Coyne is saying this is settled science, not an issue worth debating, so there’s no reason to hear what the “other side” has to say. (In his view, the Ken Ham/Bill Nye debate should never have taken place, even if you think it was ultimately an embarrassment for Creationists.)

If that’s a fair assessment, then I would side with Coyne. Given that the budget for each talk in this seminar, including travel, lodging, and honorarium, is about $1100, I think that money could be better spent on someone who could discuss an actual scientific controversy instead of a fictional one like Dembski. Let a church bring him in, not a prestigious university.

It’s worth noting that school officials aren’t presenting Dembski’s view as legitimate. But that shouldn’t matter. They’re giving him a platform and that’s what ID-proponents crave more than anything. Just as Ken Ham will be saying for the rest of his life, “Bill Nye debated me!” Dembski will be able to add a line to his resume that he was invited to give a speech at the University of Chicago. It’s irrelevant how awful that speech is and how much pushback he gets. For that reason, I’m with Coyne: I don’t know why U of C professors would invite him. He’s not bringing anything of value to the table.

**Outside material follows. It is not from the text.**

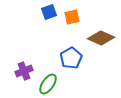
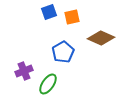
blue pentagon: moved 8 px left, 6 px up
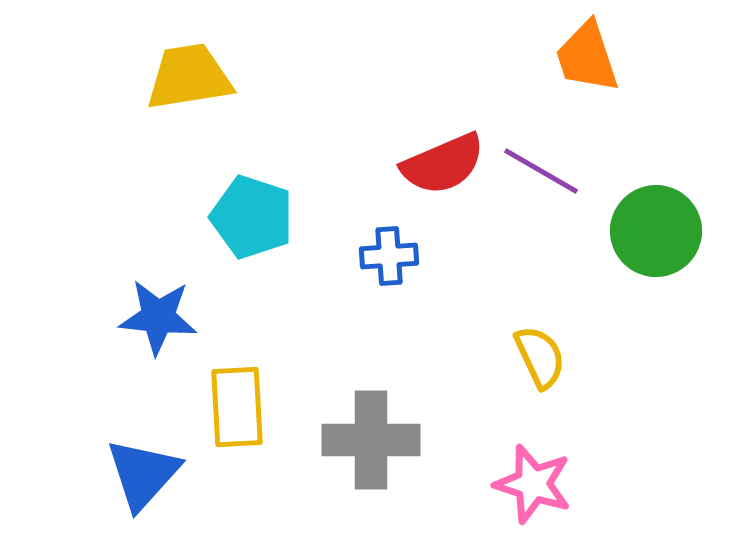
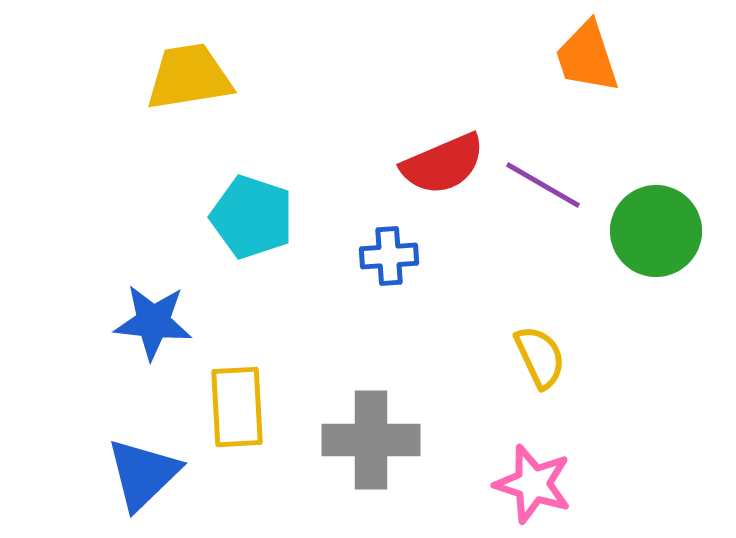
purple line: moved 2 px right, 14 px down
blue star: moved 5 px left, 5 px down
blue triangle: rotated 4 degrees clockwise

I would take issue with one thing Coyne says. He believes inviting Dembski will hurt the school’s reputation. I think that’s overblown. It’s not like Harvard’s reputation was sullied when a student group brought in Ann Coulter in 2002. Hell, controversial figures speak on college campuses all the time — they even give commencement addresses — and the criticism tends to fade away quickly. This, too, will blow over soon.

It doesn’t mean people shouldn’t criticize the committee inviting Dembski, but it’s hardly going to leave a mark on campus.